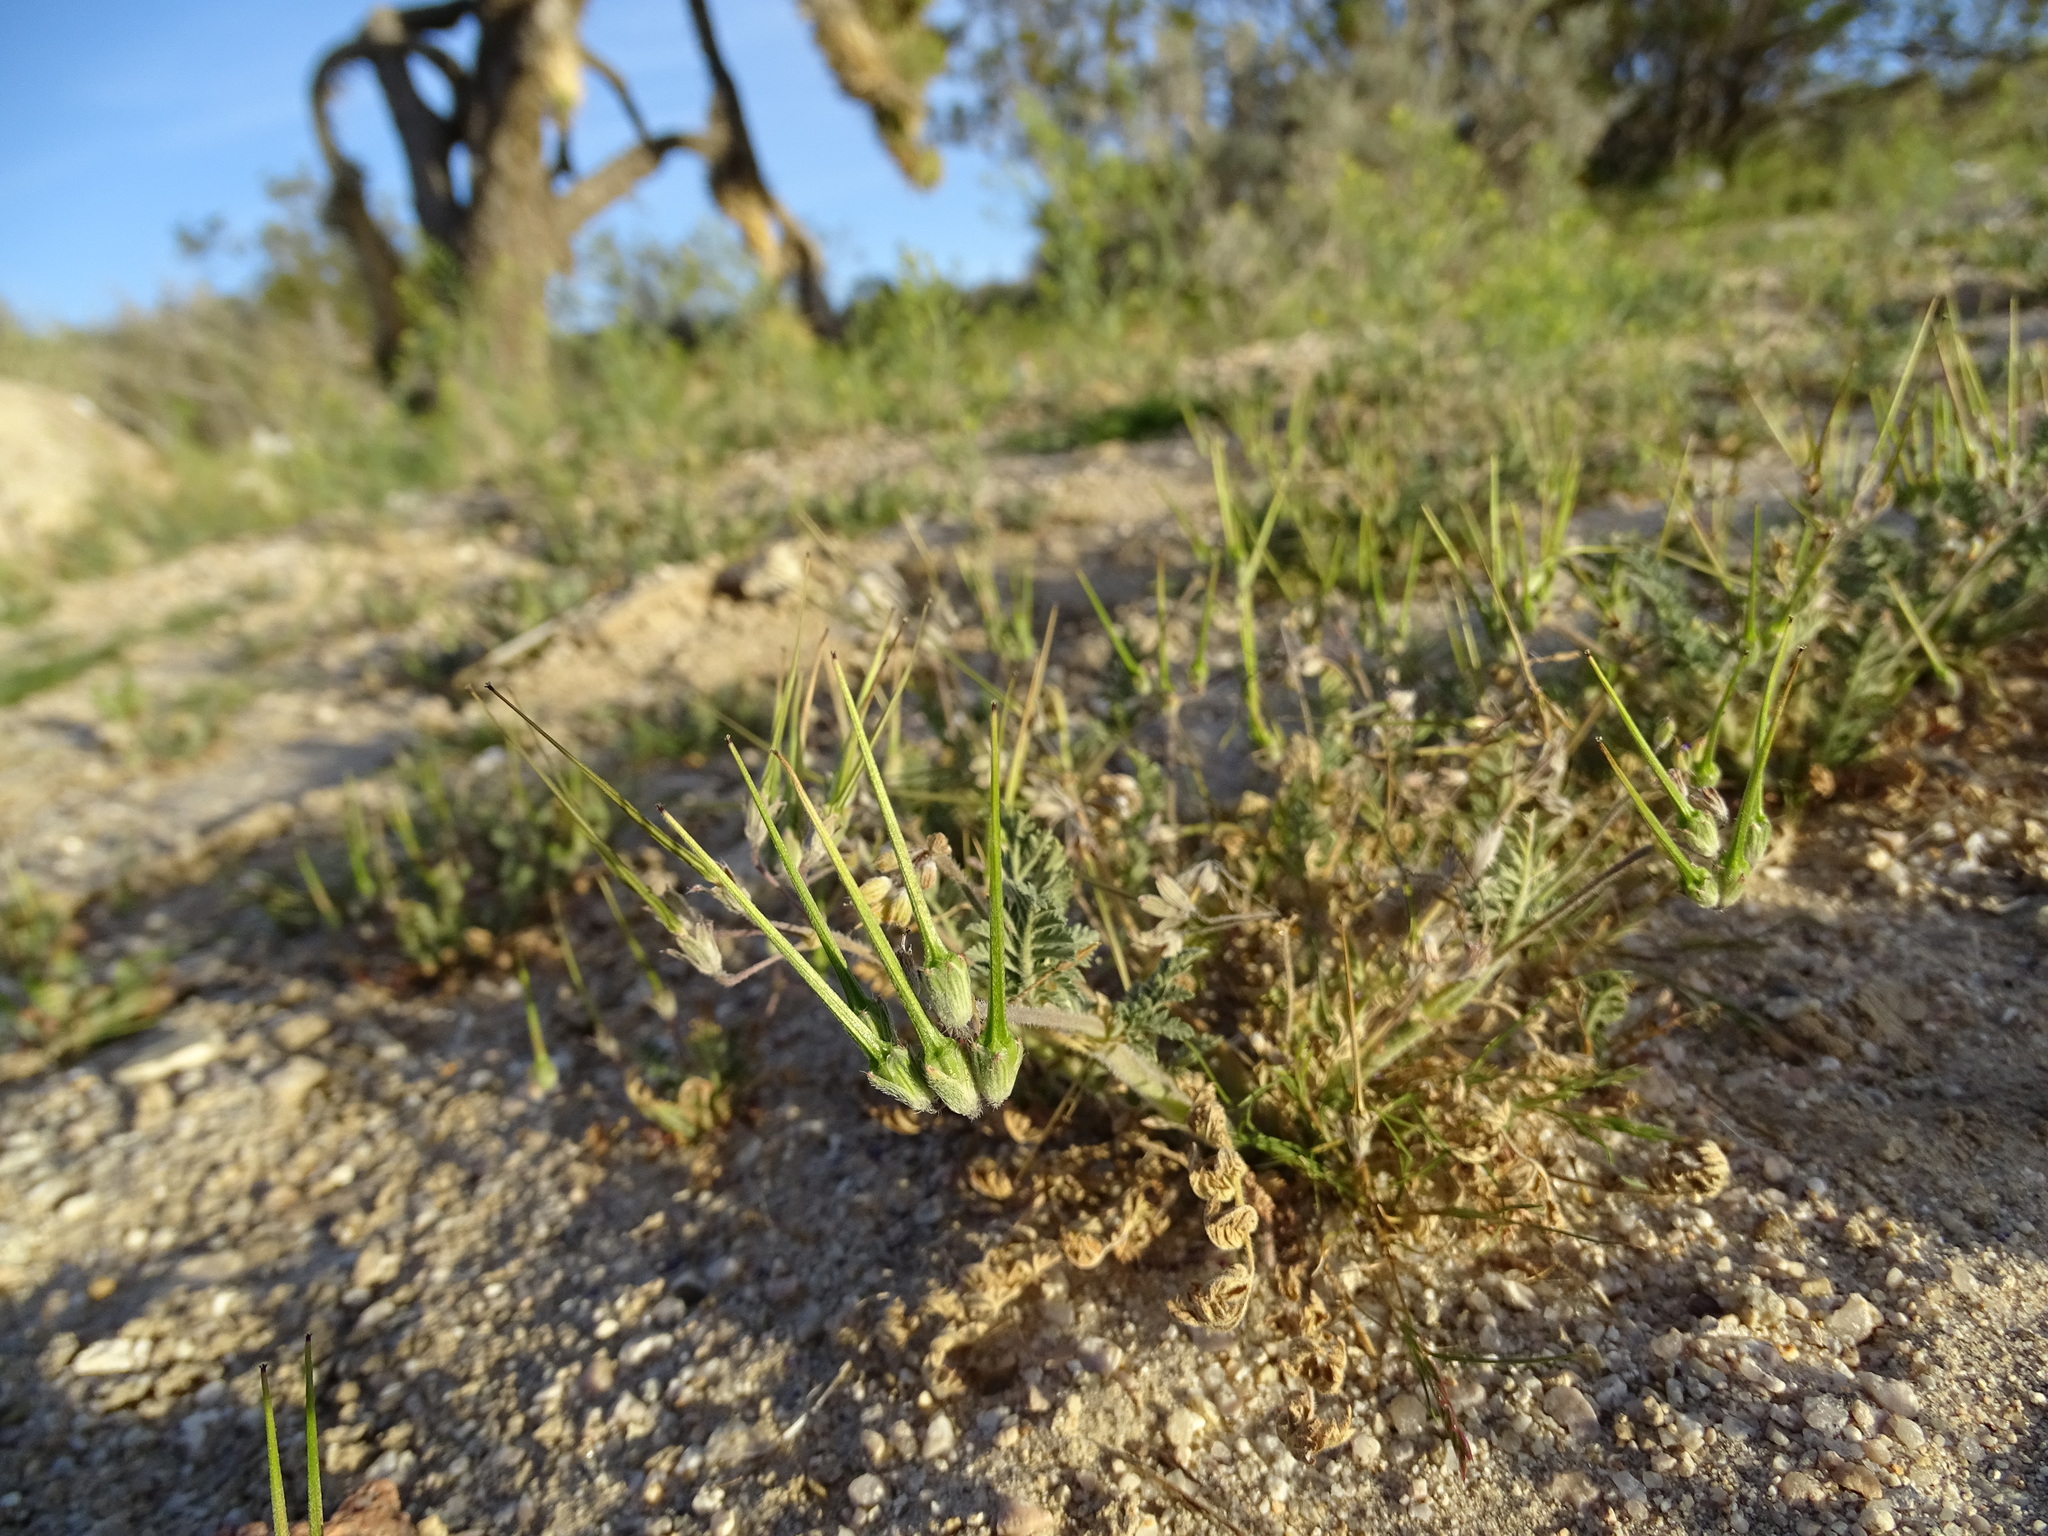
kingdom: Plantae
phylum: Tracheophyta
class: Magnoliopsida
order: Geraniales
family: Geraniaceae
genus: Erodium
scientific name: Erodium cicutarium
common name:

════

◆ **Exercise task**
Reformat the text lines of every entry above as a single numbered list. Omit blank lines and leave out the pictures.

◆ **Correct response**
1. kingdom: Plantae
2. phylum: Tracheophyta
3. class: Magnoliopsida
4. order: Geraniales
5. family: Geraniaceae
6. genus: Erodium
7. scientific name: Erodium cicutarium
8. common name:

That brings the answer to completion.